Quote:
Originally Posted by sobriquet
Depends what he wants. For some solid durable monitoring headphones go for Beyer DT100 or any number of " Senn's " range (HD650 are good but expensive). For mixing, really, on a budget? Save your money, use whatever headphones/speakers you're used to listening to music on ( a friend of mine uses some shit computer speakers and his mixes are sometomes better than mine ). Otherwise I'd buy Tannoy Reveals (again if on a budget but quite good anyway, actually). I have many different speakers, but in all honesty I use a pair of Panasonic's consumer range headphones mostly ($9).
As for a PC recording machine? I'm not too sure.I've only ever used a 'homebrew' cubase machine once in my life and I hated every fucking second on it. There's just no kineticism - it distends my rectum.
Depending on how serious you are, I'd 'pop' for something like this :
http://cgi.ebay.com/Mackie-HDR-24-96-Hard-Disk-Recorder-No-reserve-As-Is_W0QQitemZ370042073438QQihZ024QQcategoryZ41784QQ ssPageNameZWDVWQQrdZ1QQcmdZViewItem
Then get a small desk and the other required bits to accompany it. It has a 'Pro-tools-like' interface built in when you plug in a monitor and mouse. You can get a load of problems with home built computers loaded with Cubase. It can be highly annoying.You want something sturdy and reliable to use as your 'multitracker'.
|
thanks for your suggesions, but I'm pretty much set up as of now (I need a really simple little studio).

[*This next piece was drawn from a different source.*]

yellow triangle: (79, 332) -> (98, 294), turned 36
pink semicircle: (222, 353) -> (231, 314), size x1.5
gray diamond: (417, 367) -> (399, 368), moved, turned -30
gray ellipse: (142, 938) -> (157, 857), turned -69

I have a fostex digital multitrack recorder with hd
A lem rd82fx mixer
I'll use the pc just to make some electronic bases/noises and mix the separate tracks transferred from the recorder. So the pc is hardly a proper "recording machine" in this scenario, more like a "mixer that keeps track of the changes/effects for each track"

I have yamaha Hs 50m studio monitors, will mix with them.
I'm just trying to decide what's the most cost-effective cpu "future-proof" for a couple years.